Every country has its own customs and traditions. They have different ways of interacting and behaving with one another. Unwritten rules that you are expected to abide by. Tipping in the US can be extremely overwhelming. Do I tip my barista? Do I tip at Subway? Do I tip everybody that provides a service to me? How much do I tip? What if I don’t have any cash? It’s a lot. But we’re here to help make it a little easier.
Restaurants. The standard tipping amount for sit down restaurants in the US is 20%. I know for a lot of international students that seems very high but you have to understand – servers in the US tend to make less than $3 an hour so their take home pay is mostly made out of tips. Don’t be cheap.
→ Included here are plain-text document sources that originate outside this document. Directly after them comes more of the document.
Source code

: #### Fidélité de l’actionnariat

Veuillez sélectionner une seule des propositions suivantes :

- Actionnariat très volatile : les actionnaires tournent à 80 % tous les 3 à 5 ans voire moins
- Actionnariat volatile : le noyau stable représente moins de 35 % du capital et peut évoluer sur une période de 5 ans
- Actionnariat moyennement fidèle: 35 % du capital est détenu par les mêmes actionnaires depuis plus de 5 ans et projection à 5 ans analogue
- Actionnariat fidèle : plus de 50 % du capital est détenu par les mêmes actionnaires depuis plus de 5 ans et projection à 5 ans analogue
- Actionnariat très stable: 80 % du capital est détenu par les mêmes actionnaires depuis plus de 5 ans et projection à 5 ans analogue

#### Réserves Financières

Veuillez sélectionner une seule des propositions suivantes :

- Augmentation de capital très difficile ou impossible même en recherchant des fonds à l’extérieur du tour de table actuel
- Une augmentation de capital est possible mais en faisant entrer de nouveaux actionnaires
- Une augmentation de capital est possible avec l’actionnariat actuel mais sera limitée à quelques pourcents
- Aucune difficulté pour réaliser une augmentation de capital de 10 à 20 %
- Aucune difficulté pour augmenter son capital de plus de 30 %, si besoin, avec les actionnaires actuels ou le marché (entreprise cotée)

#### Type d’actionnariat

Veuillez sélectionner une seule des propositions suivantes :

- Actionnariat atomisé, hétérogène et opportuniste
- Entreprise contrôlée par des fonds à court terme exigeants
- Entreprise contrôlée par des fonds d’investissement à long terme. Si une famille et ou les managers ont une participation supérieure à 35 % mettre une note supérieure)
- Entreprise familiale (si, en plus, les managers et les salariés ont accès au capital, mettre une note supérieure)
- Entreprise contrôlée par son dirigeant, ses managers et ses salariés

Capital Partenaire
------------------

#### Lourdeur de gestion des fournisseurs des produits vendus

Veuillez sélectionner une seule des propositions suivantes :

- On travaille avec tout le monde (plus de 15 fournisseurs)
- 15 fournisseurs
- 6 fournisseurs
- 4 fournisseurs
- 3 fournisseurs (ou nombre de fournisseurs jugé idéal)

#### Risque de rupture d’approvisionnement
Coffee Shops. You don’t have to tip your barista. But it’s always nice to tip your barista. If you buy a $4 coffee then 20% is $0.80.
Fast Casual. Whenever you go to “grab and go” type of restaurants like Chipotle or Panera where you don’t necessarily have a server, it’s hard to determine whether you should tip or not. In most cases, especially at larger chains, tipping is not expected (and sometimes there won’t even be a tip line on your receipt). If you’re at a smaller local place and want to tip for extraordinary service, you can.
Juice Bars. My favorite juice bar in Nashville uses an iPad with Square on it where the tipping amounts are broadcasted to everyone around you. It’s easy to feel the pressure to not be a horrible person in public and select $0. I normally tip $1 on a $7 juice.
Ice Cream Shops. It gets really overwhelming when you have an ice cream cone in one hand and are trying to pay with the other. There’s mixed reviews on this one so I will leave it as – up to you!
Valet. You should always definitely tip your valet. In fact, if I don’t have any cash I will not valet my car. It’s standard to give the tip to the attendant that brings your car back. $3-5 tip is normal but you can tip more if the weather conditions are bad.
Hair/Nail Salon. 15-20% is standard but I know it’s hard to want to pay an extra $30 for $150 highlights so it’s okay to stay on the low end of that range.
Again, tipping is always up to you and what you can and cannot afford. But always know that many workers in the service industry make their money on tips. Imagine how much it would suck to spend 1.5 hours serving a table for two where you only end up with a $5 tip. And of course, it’s always okay to ask! When I doubt, I always ask the person at the register , “what is standard”? If I will be coming back to that same place in the future, I don’t want to be remembered as a lousy tipper.